▶ [DATASET ENTRIES]
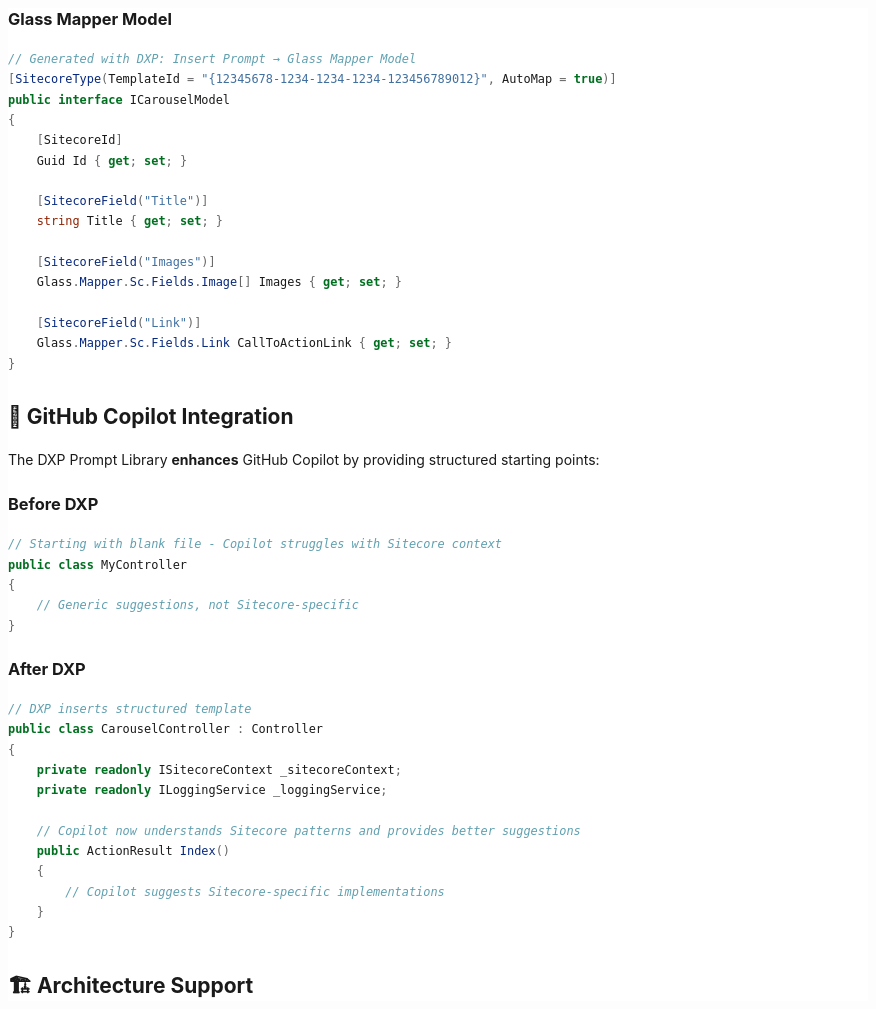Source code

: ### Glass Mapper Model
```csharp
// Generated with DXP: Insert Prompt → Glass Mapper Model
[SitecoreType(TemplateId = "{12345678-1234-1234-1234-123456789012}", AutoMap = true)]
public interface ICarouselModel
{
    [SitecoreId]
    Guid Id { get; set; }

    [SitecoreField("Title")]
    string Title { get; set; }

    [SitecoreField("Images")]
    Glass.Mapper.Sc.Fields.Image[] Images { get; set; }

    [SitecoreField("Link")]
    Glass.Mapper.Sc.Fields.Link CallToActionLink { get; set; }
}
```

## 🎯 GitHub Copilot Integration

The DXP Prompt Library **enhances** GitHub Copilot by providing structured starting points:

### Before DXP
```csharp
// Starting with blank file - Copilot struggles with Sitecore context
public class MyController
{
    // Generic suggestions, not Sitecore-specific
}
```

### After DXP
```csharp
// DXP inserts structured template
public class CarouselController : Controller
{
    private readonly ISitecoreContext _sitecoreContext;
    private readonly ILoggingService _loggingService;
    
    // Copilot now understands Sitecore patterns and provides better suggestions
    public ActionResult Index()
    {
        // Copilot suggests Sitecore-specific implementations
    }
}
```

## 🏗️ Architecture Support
...
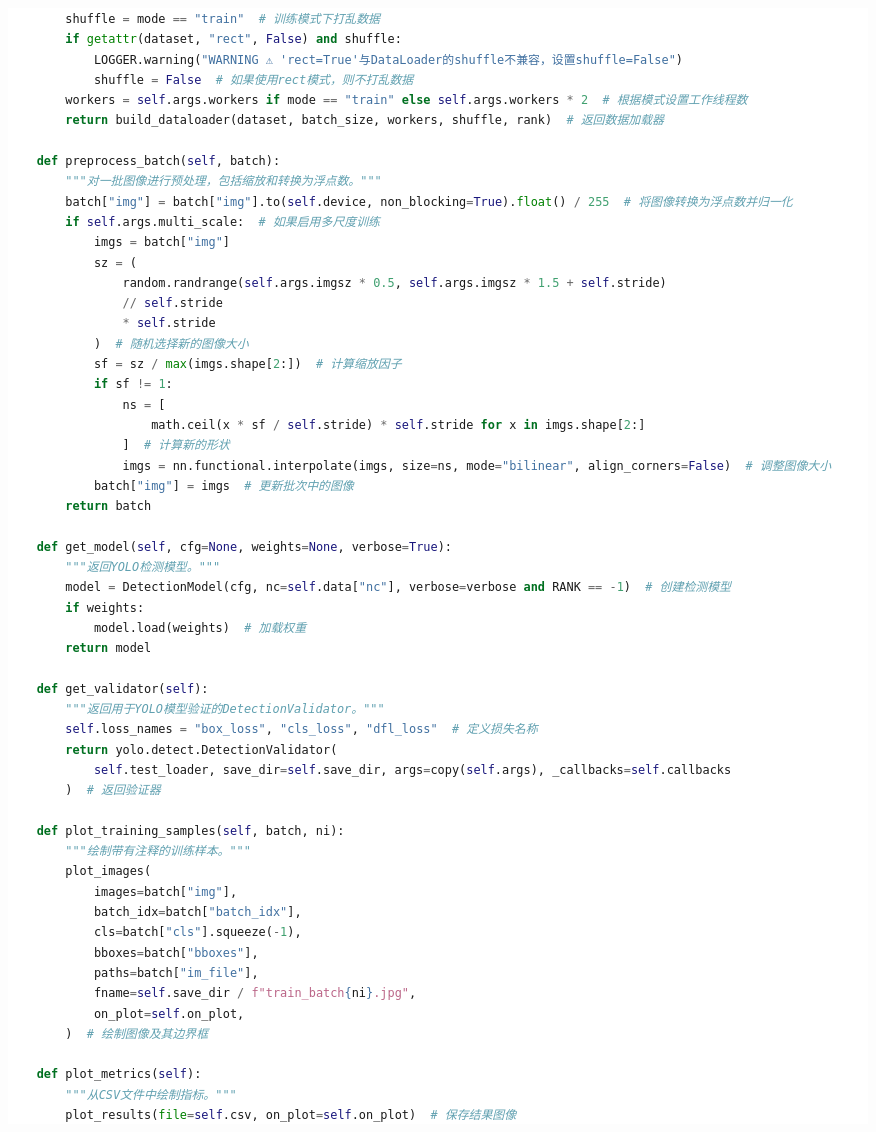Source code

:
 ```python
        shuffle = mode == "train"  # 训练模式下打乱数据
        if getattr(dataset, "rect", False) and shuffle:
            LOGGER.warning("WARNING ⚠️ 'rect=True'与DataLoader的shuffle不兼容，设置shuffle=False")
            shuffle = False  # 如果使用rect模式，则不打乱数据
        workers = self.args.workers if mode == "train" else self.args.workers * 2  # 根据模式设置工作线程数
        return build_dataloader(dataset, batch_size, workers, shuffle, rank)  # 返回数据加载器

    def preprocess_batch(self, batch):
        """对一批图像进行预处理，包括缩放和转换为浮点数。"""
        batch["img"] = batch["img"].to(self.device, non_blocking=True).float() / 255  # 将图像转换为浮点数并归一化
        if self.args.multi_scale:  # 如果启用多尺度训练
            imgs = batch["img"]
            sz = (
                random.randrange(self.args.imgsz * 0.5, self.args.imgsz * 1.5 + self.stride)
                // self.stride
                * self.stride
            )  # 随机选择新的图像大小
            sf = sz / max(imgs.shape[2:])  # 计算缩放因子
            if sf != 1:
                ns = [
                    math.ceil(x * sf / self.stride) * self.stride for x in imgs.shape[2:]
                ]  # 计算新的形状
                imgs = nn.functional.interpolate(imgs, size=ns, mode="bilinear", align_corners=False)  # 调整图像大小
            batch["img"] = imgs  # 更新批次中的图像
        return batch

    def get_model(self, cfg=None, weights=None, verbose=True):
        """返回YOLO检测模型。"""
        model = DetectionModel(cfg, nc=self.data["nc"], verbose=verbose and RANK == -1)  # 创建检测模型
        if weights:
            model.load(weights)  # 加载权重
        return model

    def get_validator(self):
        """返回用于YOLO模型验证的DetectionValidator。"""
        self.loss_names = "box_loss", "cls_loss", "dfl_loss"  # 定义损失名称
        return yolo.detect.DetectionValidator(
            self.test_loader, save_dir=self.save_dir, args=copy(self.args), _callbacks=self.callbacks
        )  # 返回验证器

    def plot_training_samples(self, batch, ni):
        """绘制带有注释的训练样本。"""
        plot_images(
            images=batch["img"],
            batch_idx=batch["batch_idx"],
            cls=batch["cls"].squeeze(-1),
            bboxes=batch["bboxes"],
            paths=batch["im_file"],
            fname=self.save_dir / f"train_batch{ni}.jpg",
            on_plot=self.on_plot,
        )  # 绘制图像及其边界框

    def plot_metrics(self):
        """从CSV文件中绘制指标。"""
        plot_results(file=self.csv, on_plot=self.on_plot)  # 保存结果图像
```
* * *
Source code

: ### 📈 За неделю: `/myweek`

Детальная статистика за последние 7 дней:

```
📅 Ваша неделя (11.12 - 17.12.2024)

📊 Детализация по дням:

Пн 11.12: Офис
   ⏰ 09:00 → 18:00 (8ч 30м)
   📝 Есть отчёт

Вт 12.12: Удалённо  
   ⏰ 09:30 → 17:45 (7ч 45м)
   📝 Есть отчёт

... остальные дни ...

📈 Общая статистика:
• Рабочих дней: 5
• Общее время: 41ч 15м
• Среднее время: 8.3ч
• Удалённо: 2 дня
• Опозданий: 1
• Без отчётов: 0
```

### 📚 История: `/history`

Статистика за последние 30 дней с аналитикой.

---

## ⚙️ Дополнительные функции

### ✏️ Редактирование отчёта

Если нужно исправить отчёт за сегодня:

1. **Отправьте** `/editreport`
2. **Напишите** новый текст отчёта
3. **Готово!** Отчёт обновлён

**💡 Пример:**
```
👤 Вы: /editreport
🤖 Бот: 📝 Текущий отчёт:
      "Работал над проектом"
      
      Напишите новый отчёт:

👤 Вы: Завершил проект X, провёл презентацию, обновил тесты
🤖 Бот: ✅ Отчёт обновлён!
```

▶ [EXERCISE DETAILS] Work through the listing above and report how many lines include the string "stride", with no other text.

▶ [ANSWER SPACE] 4